Just my 2 cents worth (and that may be overcharging)......
We were in the same situation - wanting to retire back east. After years of planning we had sufficient assets to retire (belt-4%SWR, and almost suspenders-3.5%) from a high stress but highly compensated j*b. Even bought the place we (were) going to retire to. We decided to keep w*orking for a year, live on our assets as if we were retired, bank the salary to acheive the "belt and suspenders"(3%) level. Assumed that if we could live on the current assest while commuting 350miles each way to work and supporting an apartment in another city, we'd have NO problem living on our assets without the added expenses.
We got comfortable that our assets could sustain the hit of a downturn, which was a major hurdle.

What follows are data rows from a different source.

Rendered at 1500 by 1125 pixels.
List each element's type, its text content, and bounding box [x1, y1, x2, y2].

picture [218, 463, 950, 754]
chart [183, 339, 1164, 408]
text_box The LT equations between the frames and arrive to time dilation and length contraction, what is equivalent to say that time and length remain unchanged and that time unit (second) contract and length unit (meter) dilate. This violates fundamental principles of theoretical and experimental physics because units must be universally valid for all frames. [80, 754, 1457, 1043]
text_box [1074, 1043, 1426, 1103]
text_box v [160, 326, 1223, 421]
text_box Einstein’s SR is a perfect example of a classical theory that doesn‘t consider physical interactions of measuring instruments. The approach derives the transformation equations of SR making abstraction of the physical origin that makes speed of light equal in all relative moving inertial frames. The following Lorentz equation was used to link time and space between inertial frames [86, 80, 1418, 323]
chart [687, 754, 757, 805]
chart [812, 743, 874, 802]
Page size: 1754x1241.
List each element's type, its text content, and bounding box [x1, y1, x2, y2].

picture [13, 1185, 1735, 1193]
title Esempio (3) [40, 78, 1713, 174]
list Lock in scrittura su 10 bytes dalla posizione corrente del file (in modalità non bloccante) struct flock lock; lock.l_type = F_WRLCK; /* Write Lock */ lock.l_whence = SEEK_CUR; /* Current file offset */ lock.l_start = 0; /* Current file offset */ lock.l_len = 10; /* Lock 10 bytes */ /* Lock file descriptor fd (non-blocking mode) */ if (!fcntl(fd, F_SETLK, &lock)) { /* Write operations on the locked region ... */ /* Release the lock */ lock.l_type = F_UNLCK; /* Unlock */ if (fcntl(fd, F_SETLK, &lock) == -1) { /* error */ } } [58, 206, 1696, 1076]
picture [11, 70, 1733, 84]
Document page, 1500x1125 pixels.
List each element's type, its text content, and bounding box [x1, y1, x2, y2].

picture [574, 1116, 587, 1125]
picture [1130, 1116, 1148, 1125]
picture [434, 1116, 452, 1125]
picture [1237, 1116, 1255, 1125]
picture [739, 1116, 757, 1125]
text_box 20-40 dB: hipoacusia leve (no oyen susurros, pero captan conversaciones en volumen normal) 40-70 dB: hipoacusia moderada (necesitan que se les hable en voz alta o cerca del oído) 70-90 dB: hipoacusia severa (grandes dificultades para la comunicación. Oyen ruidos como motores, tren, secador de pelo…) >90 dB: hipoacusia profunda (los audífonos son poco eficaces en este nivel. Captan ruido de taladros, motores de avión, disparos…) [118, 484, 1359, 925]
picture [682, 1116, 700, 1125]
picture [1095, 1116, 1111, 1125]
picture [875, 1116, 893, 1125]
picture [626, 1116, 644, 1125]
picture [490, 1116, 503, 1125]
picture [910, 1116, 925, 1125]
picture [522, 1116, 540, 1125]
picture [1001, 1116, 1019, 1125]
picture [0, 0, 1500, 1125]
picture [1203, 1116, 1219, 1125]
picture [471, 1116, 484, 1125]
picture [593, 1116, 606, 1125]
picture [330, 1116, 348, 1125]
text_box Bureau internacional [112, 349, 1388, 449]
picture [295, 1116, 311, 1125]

Then life threw us a curve - the realization dawned on us that we had unexpectedly put down some roots where we are, and that the property back east, while beautiful and unique, required us to start fresh with new friends, doctors, mechanics, deal with snow and cold weather, etc... and eliminated any fail-safe option of re-entering the workforce in my profession if both the belt and suspenders failed. And that we didn't want to re-locate yet again.
We found a wonderful place 20 miles up the road. It's similar in many respects to what we have back east (and in most respects, even nicer) and just closed on it last Friday. We are beyond thrilled.
Point is... the year gave us a last chance before diving int te deep-end to take off the rose-colored glasses, re-evaluate and test-run the economic and psychological/emotional aspects. The extra savings has hurt, either.